Copy each line of the listing where the word "border" can be found.

→ **EXTRACTED RECORDS**
****

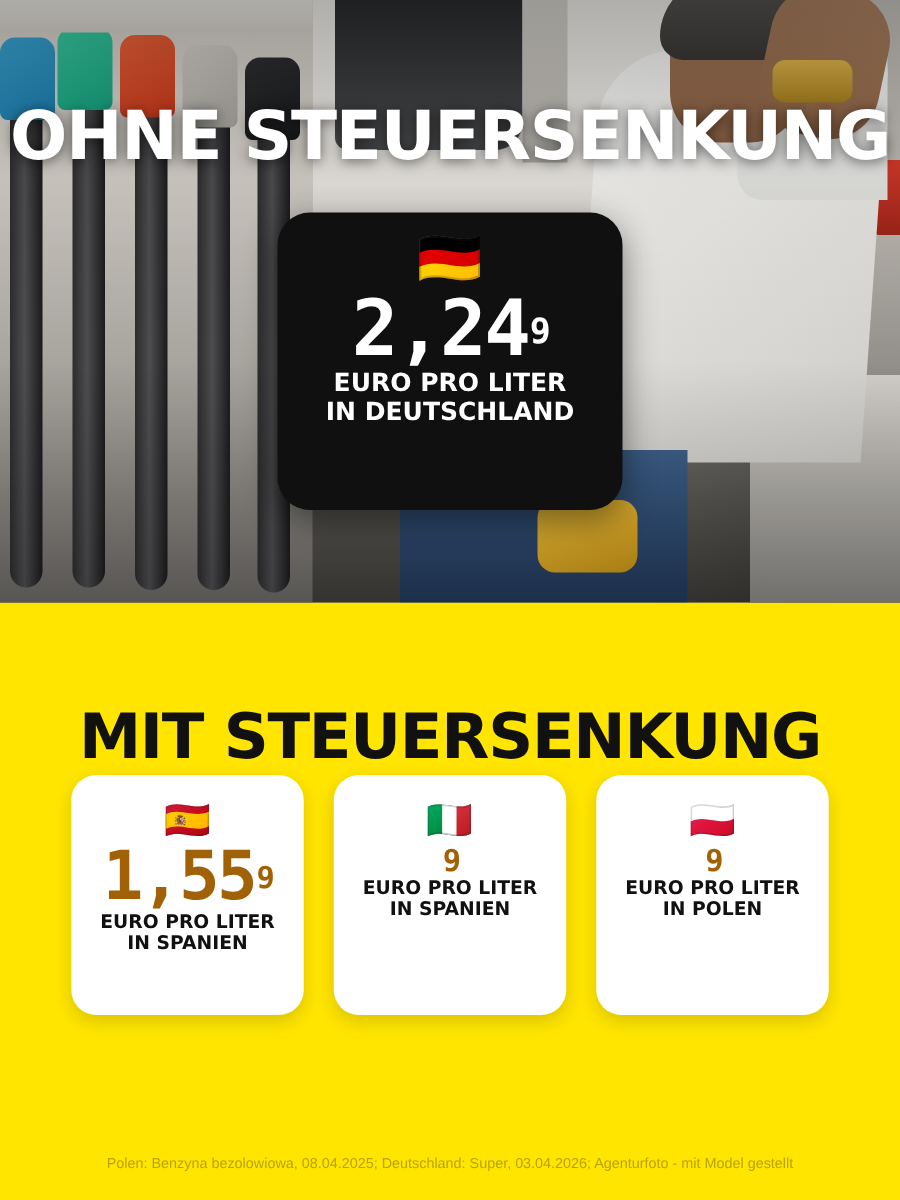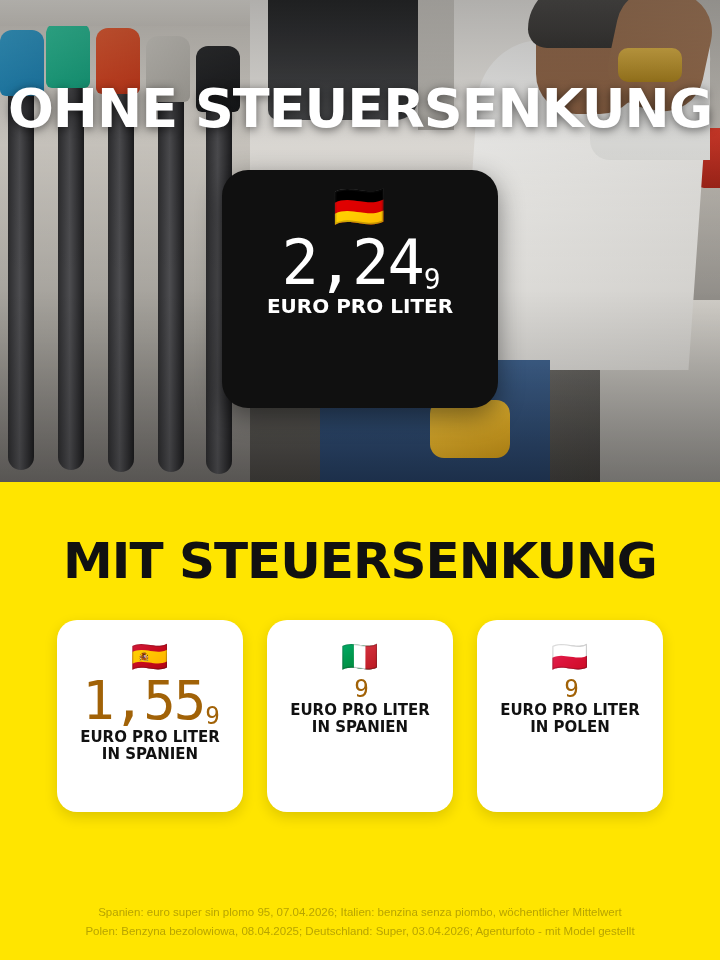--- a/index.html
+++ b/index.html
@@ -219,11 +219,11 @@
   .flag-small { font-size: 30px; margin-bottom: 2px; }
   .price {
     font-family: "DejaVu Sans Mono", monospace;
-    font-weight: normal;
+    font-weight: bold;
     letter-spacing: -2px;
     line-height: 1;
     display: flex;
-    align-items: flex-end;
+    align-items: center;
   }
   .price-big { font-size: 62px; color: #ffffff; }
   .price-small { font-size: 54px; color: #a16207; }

****

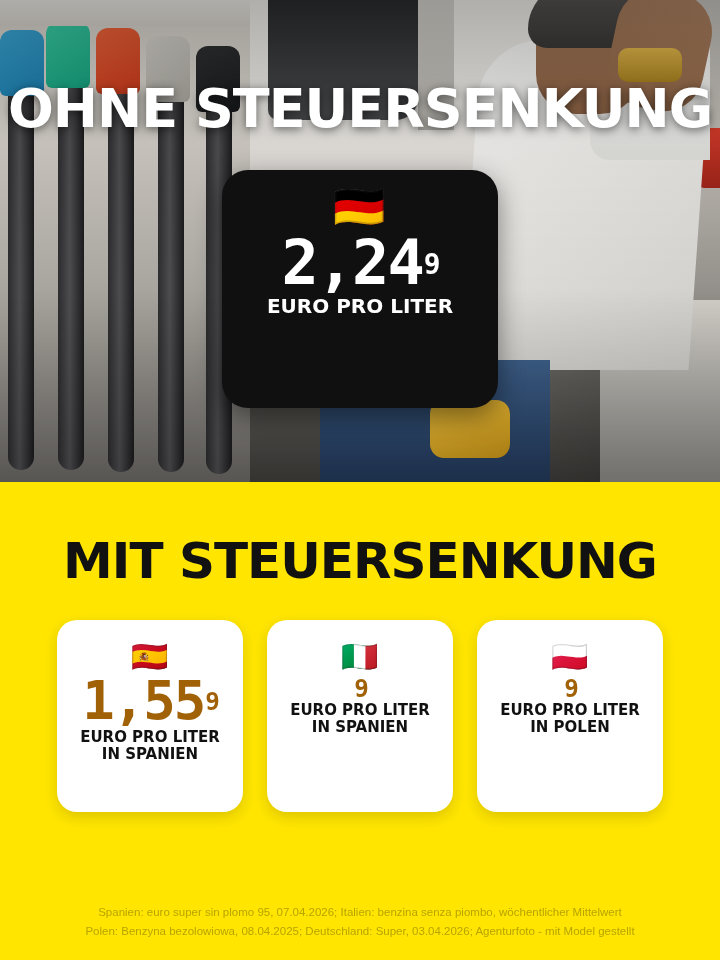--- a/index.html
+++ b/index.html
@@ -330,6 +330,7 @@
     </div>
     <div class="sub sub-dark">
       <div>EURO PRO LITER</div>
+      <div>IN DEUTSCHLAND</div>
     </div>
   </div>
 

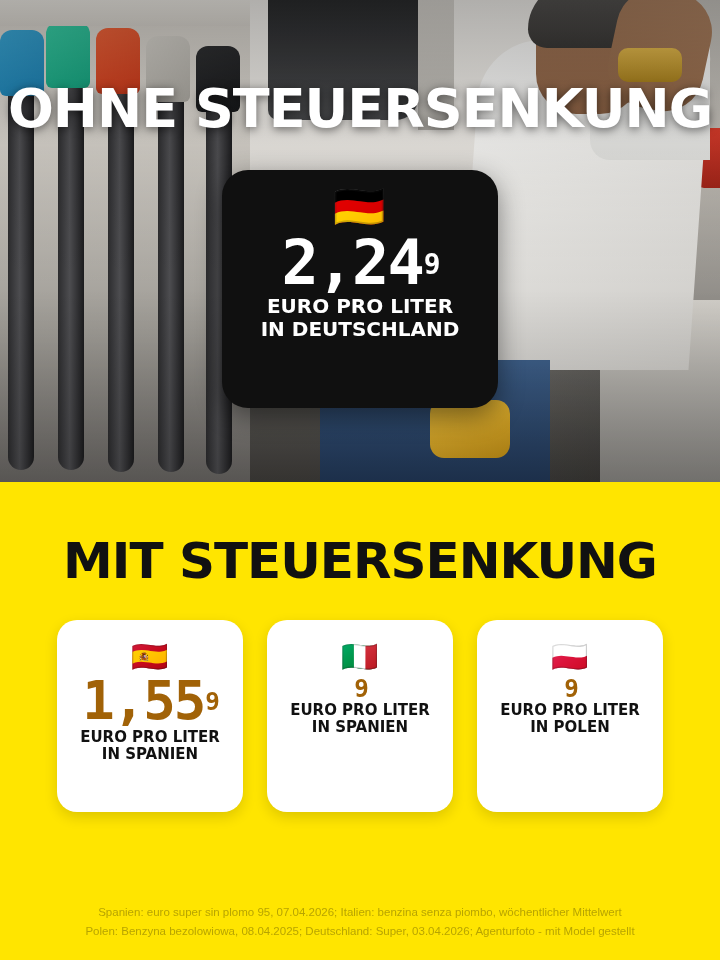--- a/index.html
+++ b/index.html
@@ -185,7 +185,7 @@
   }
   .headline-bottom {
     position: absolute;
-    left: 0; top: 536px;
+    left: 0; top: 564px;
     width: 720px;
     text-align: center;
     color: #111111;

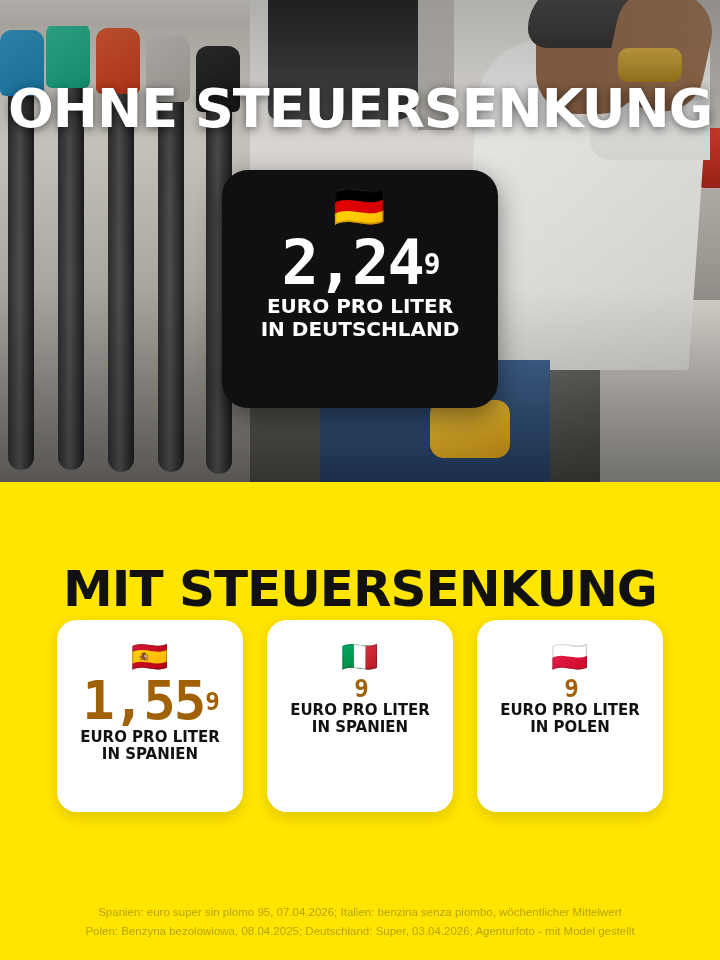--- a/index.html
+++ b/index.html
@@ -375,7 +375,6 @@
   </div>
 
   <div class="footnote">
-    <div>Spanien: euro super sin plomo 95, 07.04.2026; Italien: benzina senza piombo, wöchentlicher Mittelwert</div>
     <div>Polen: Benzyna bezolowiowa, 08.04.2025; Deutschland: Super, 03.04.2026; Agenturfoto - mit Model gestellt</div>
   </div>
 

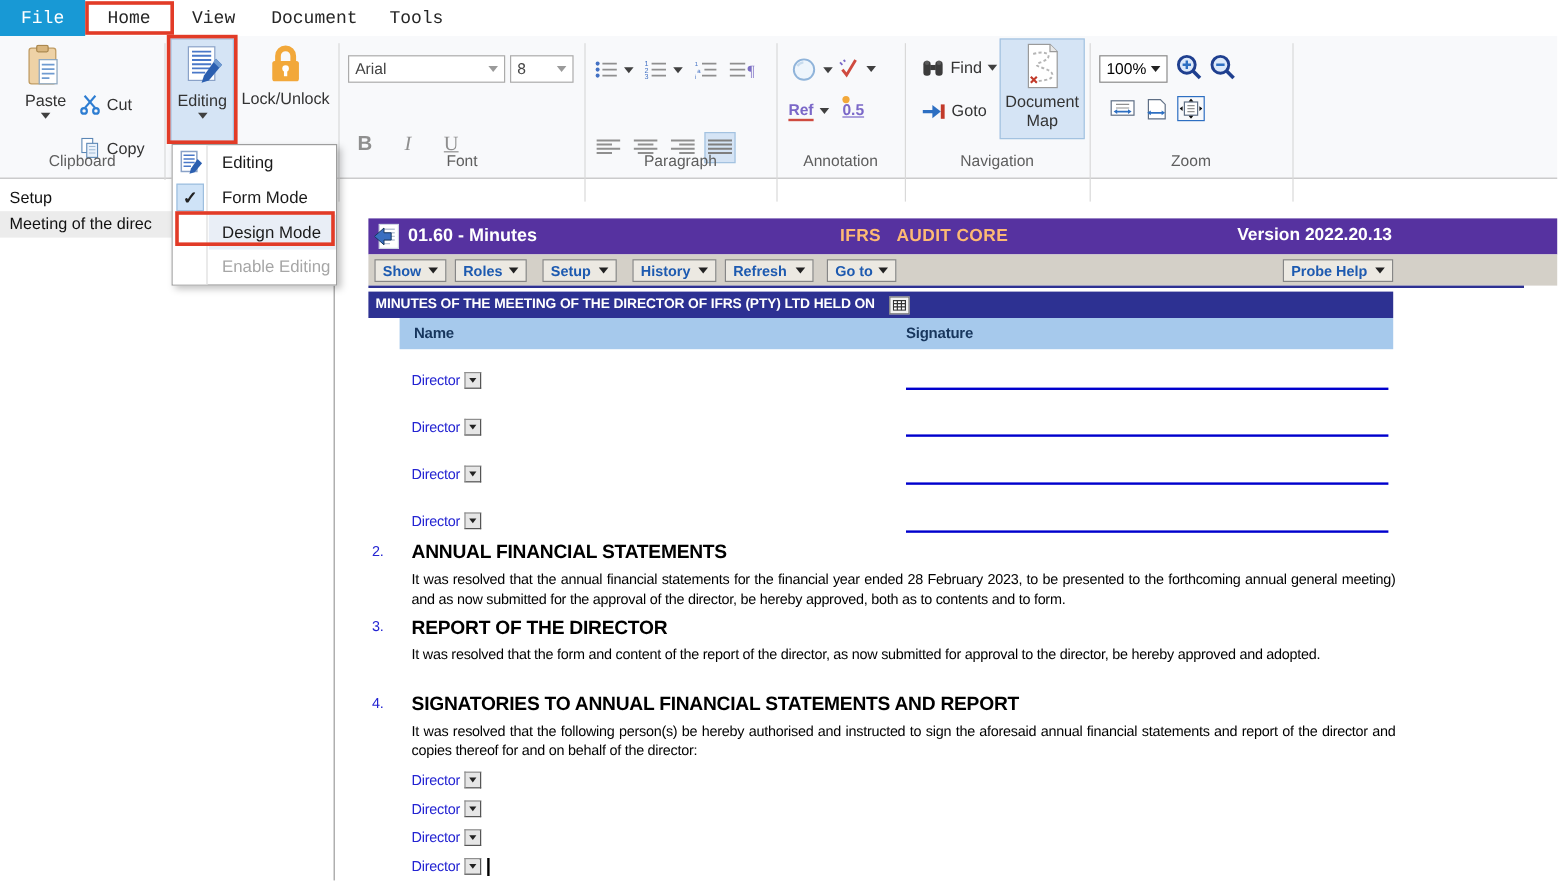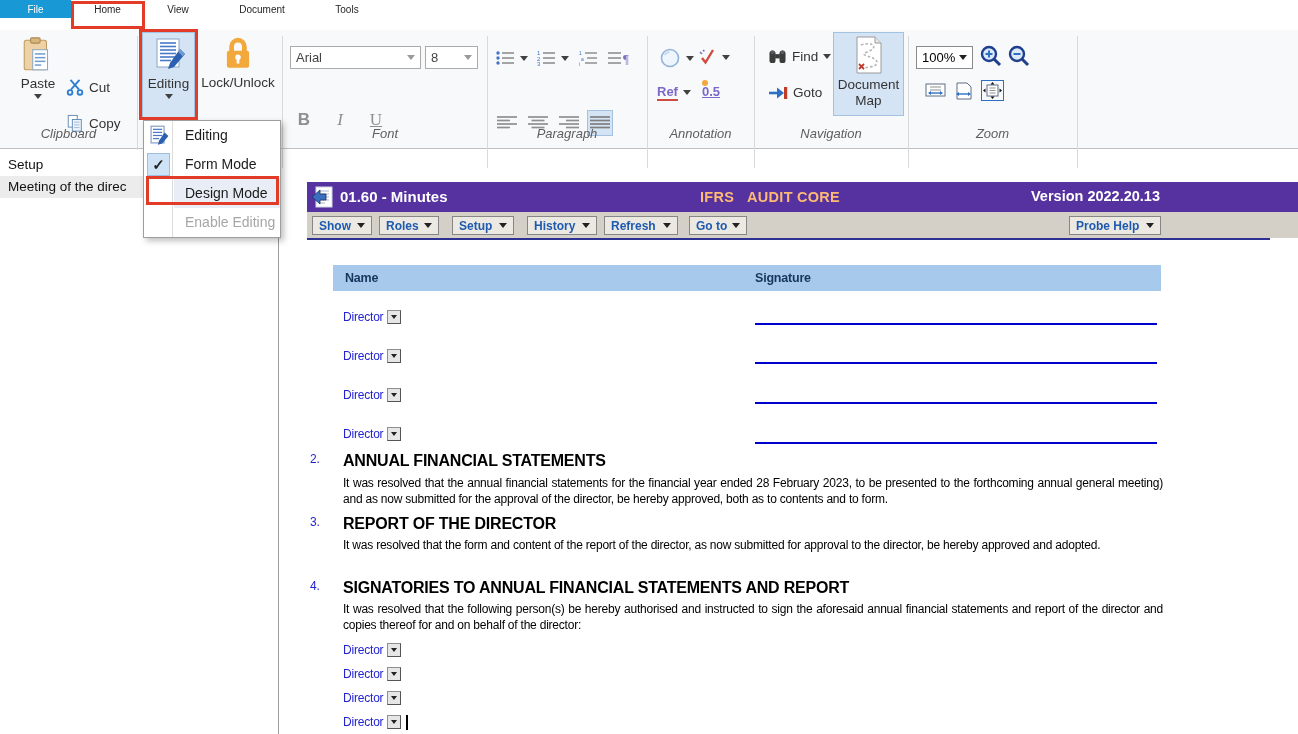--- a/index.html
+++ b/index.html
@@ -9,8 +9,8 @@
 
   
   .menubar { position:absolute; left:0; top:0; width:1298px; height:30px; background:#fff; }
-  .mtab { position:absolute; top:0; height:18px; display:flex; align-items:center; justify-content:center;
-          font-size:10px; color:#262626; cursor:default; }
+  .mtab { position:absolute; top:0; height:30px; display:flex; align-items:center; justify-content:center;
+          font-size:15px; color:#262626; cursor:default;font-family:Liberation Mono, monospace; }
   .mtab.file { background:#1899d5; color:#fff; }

****

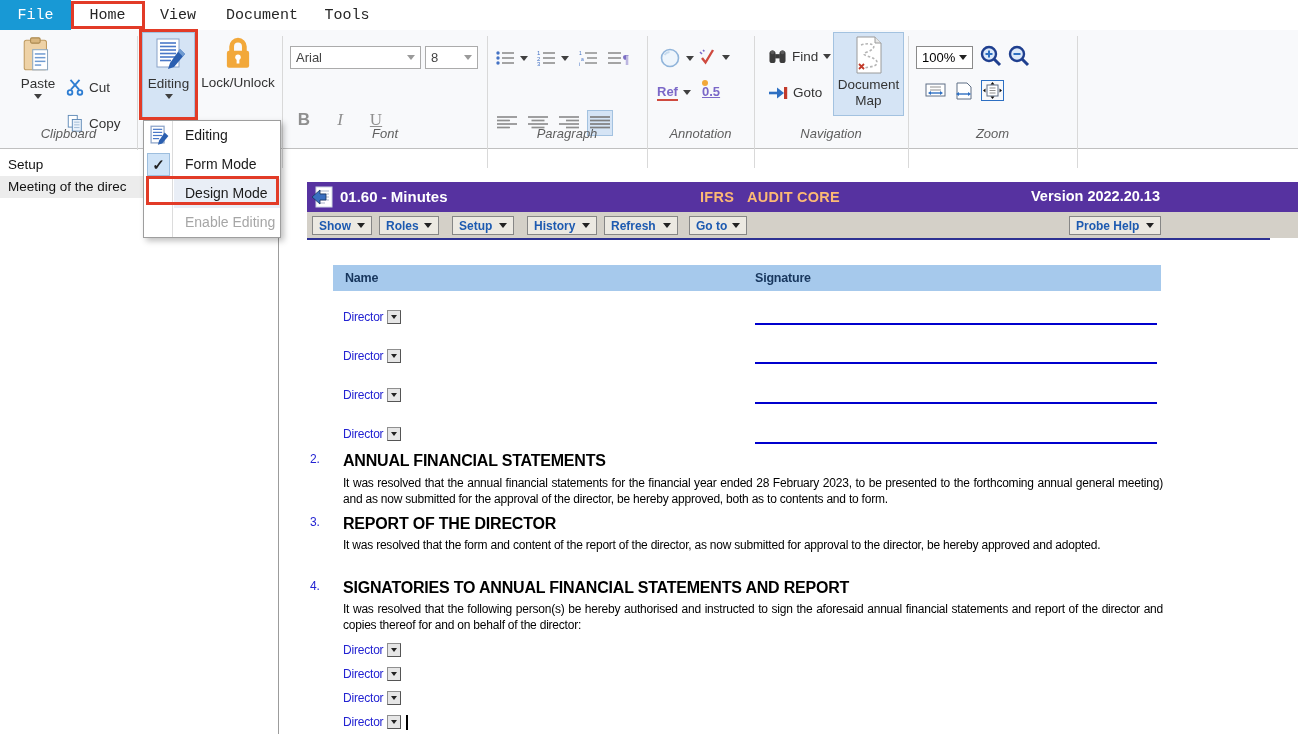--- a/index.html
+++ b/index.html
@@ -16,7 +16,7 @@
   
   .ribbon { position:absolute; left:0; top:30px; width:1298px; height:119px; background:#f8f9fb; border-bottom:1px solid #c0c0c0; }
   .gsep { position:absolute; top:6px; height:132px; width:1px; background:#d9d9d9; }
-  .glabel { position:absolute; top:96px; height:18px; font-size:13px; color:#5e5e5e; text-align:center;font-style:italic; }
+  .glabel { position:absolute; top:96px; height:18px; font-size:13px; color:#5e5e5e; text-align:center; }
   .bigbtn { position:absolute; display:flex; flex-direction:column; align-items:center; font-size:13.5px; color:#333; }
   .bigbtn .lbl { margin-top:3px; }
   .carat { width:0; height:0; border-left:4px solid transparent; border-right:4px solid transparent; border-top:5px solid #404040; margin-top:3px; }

****

→ **FINISHED TASK**
   .ribbon { position:absolute; left:0; top:30px; width:1298px; height:119px; background:#f8f9fb; border-bottom:1px solid #c0c0c0; }
   .carat { width:0; height:0; border-left:4px solid transparent; border-right:4px solid transparent; border-top:5px solid #404040; margin-top:3px; }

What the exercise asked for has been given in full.